Everything Apart From Coloured Leg Warmers

Friday, November 03, 2006

the last one?

Q. Does Arthur Miller fail in his indictment of American political policy to intervene in the lives of citizens regarding their choices? Base your answer on Eddie’s betrayal of Rodolpho considering Eddie a representative of the law.

“A View from the Bridge” revolves around an Italian family settled in Brooklyn in a fragment of the 20th century when McCarthyism was on the rise. The play focuses upon the turbulence caused by the entry of two illegal immigrants into the home of Eddie Carbone. His wife’s Italian cousins, Marco and Rodolpho, shatter the ostensibly comfortable atmosphere which previously existed in the family, shedding light upon the relationship between Eddie and his wife, as well as the somewhat suspicious relationship between him and his niece, Catherine. One could say Miller utterly fails in his attempt to indict American policy due to the fact that the audience invariably sympathizes with Eddie until his death. The pathos of the play must be examined as well as different levels of symbolism.
In the opening scene of the play, we find Eddie narrating an anecdote to Catherine of a neighbour, Vinny, Bolzano, who reported his own illegally residing uncle to authorities and was thrown out of his home for his betrayal. The intolerance of this kind of act is palpably conveyed by Eddie’s tone and here we may be exposed to Miller’s strong stand against McCarthyism. Simultaneously it is slightly foreshadowed that Eddie will eventually face the same fate that he speaks of despicably, as an earlier narrator mentions the protagonist’s doom. This upfront transparency of the storyline may be seen as ineffective, but it does provoke a new stream of thought: What could cause Eddie to become what he is so obviously against? What is it that could justify American policy to intervene in the lives of citizens? Can McCarthyism be perceived as something legitimate? If anything, this flow of questions serves as a Pandora’s Box for Miller if he does want to indict America’s policy.
As the play progresses and escalates, we are introduced to Marco and Rodolpho and their homely charm.

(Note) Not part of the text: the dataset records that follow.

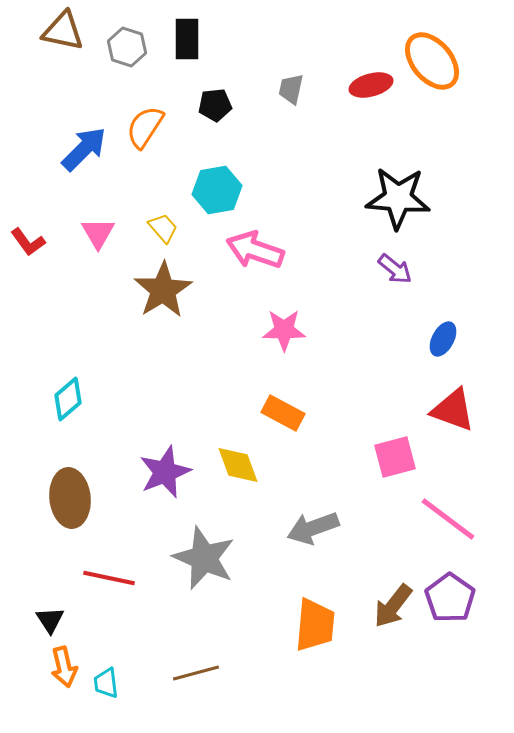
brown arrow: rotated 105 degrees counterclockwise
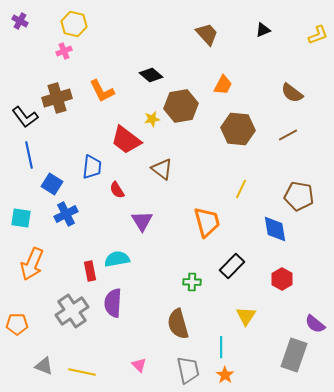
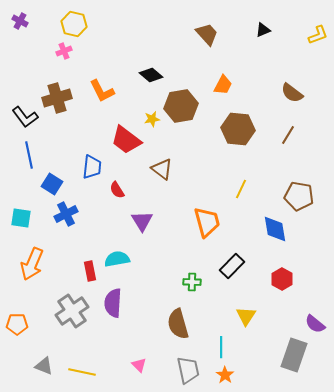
brown line at (288, 135): rotated 30 degrees counterclockwise
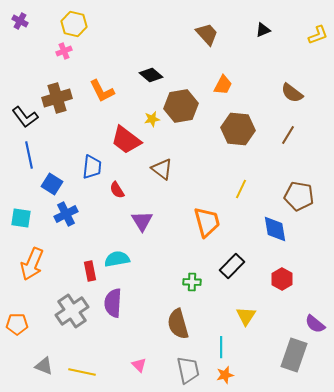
orange star at (225, 375): rotated 24 degrees clockwise
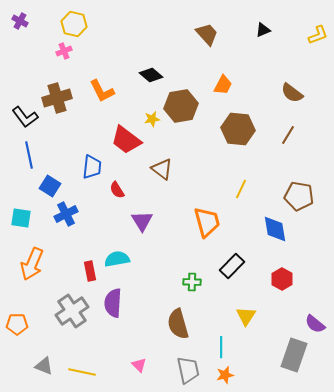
blue square at (52, 184): moved 2 px left, 2 px down
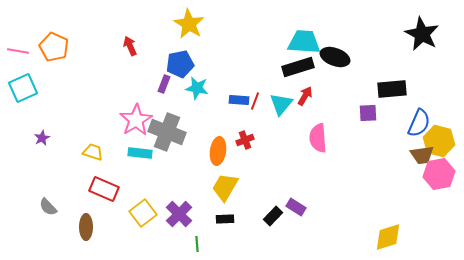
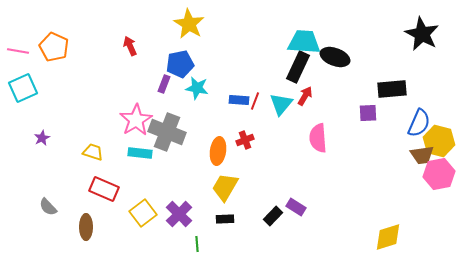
black rectangle at (298, 67): rotated 48 degrees counterclockwise
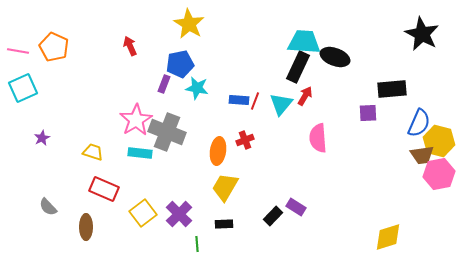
black rectangle at (225, 219): moved 1 px left, 5 px down
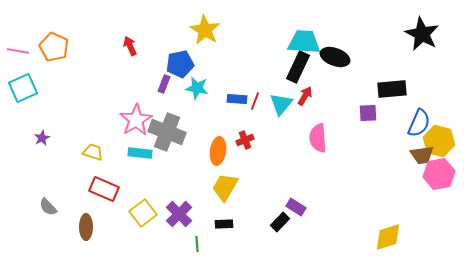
yellow star at (189, 24): moved 16 px right, 6 px down
blue rectangle at (239, 100): moved 2 px left, 1 px up
black rectangle at (273, 216): moved 7 px right, 6 px down
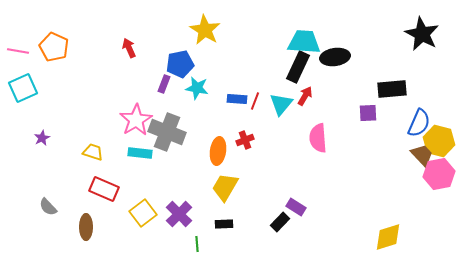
red arrow at (130, 46): moved 1 px left, 2 px down
black ellipse at (335, 57): rotated 28 degrees counterclockwise
brown trapezoid at (422, 155): rotated 125 degrees counterclockwise
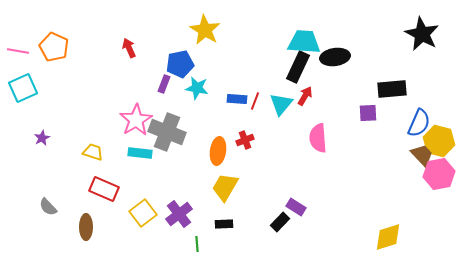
purple cross at (179, 214): rotated 8 degrees clockwise
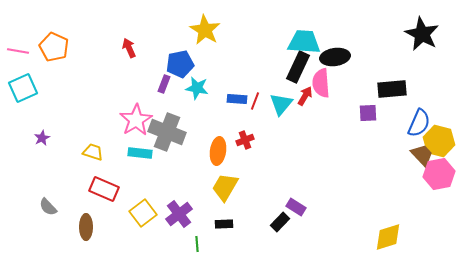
pink semicircle at (318, 138): moved 3 px right, 55 px up
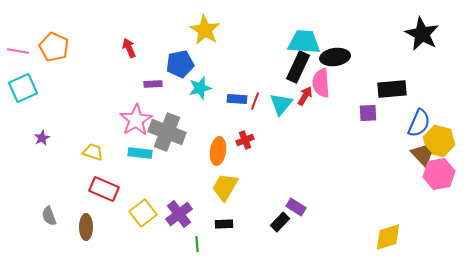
purple rectangle at (164, 84): moved 11 px left; rotated 66 degrees clockwise
cyan star at (197, 88): moved 3 px right; rotated 25 degrees counterclockwise
gray semicircle at (48, 207): moved 1 px right, 9 px down; rotated 24 degrees clockwise
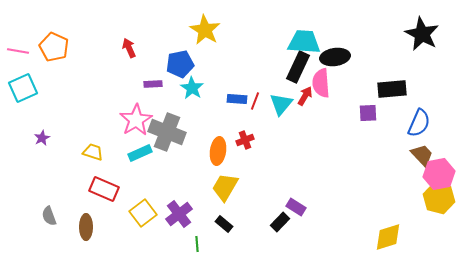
cyan star at (200, 88): moved 8 px left; rotated 25 degrees counterclockwise
yellow hexagon at (439, 141): moved 57 px down
cyan rectangle at (140, 153): rotated 30 degrees counterclockwise
black rectangle at (224, 224): rotated 42 degrees clockwise
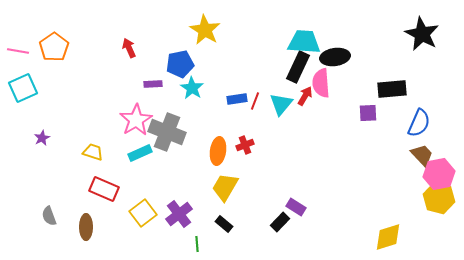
orange pentagon at (54, 47): rotated 12 degrees clockwise
blue rectangle at (237, 99): rotated 12 degrees counterclockwise
red cross at (245, 140): moved 5 px down
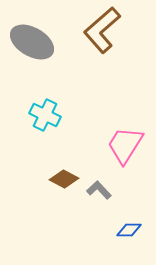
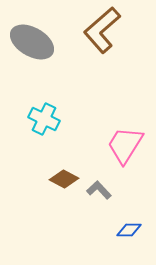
cyan cross: moved 1 px left, 4 px down
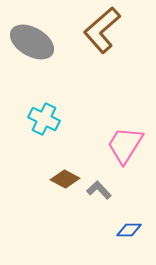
brown diamond: moved 1 px right
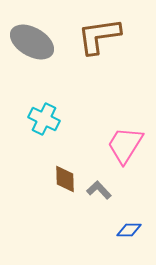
brown L-shape: moved 3 px left, 6 px down; rotated 33 degrees clockwise
brown diamond: rotated 60 degrees clockwise
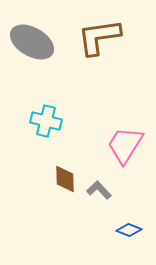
brown L-shape: moved 1 px down
cyan cross: moved 2 px right, 2 px down; rotated 12 degrees counterclockwise
blue diamond: rotated 20 degrees clockwise
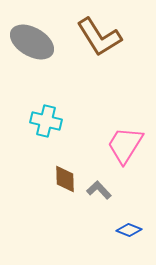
brown L-shape: rotated 114 degrees counterclockwise
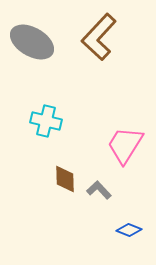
brown L-shape: rotated 75 degrees clockwise
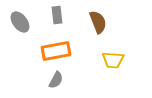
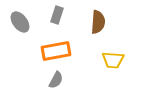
gray rectangle: rotated 24 degrees clockwise
brown semicircle: rotated 25 degrees clockwise
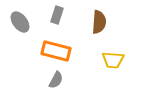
brown semicircle: moved 1 px right
orange rectangle: rotated 24 degrees clockwise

Rodolpho’s plain attraction to Catherine is deliberately evident in their first meeting itself, and Eddie’s fatherly instinct towards her suddenly manifests itself as dangerously close to that of a lover as he warns her in an almost jealous manner. We continue to sympathize with Eddie as his hatred of the immigrants grows and understand the toil he has endured in the harbour for a seeming eternity. Do these feelings help justify McCarthyism in a strange sense? If symbolism is taken into account at this stage and the play is no longer perceived simplistically as the dispute within a family, that sympathy is somewhat lost. Eddie’s betrayal of Marco and Rodolpho stems from nothing but personal anger, caused by his sexual attraction towards his niece. Can these motives translate to anything on another level? Senator Joseph McCarthy, a conservative politician from Wisconsin, may have felt it an absolute necessity to cleanse his nation of communists and the ideology in its entirety before it could taint America, a country which he, in a sense, like all true Americans, helped to foster and grow. It can be construed that Catherine represents America as a nation in “A View from a Bridge”, and Eddie does not want her to be usurped by someone or something foreign, just as McCarthy had a paranoia about the communist takeover of America during the Cold War, a constant oscillation of aggression and containment. Is it not only natural that as a protective gesture, one should report anything unfamiliar or illegal? One could say, as reflectd in our recurrent sympathy for Eddie, Miller almost justifies McCarthyism, not in the least indicting it.
As the climax nears, Eddie, in an act of complete desperation, blindly stumbles to the artistically emphasized telephone booth. The brightly coloured telephone is depicted as a temptation, or something that is wrong and should be resisted, which in reversal of the law, as technically reporting an illegal immigrant is something “right” and not using the telephone would be the wrong act. In this light, American law and political policy is once again seen as something indicted by the playwright. Thus we are very aware of the fact that McCarthyism is something conventionally accepted as wrong today, yet we understand the undercurrent of the sentiments during the Cold War's tensions, somewhat synonymous to the tensions overwhelming Eddie Carbone’s household, eventually engulfing him.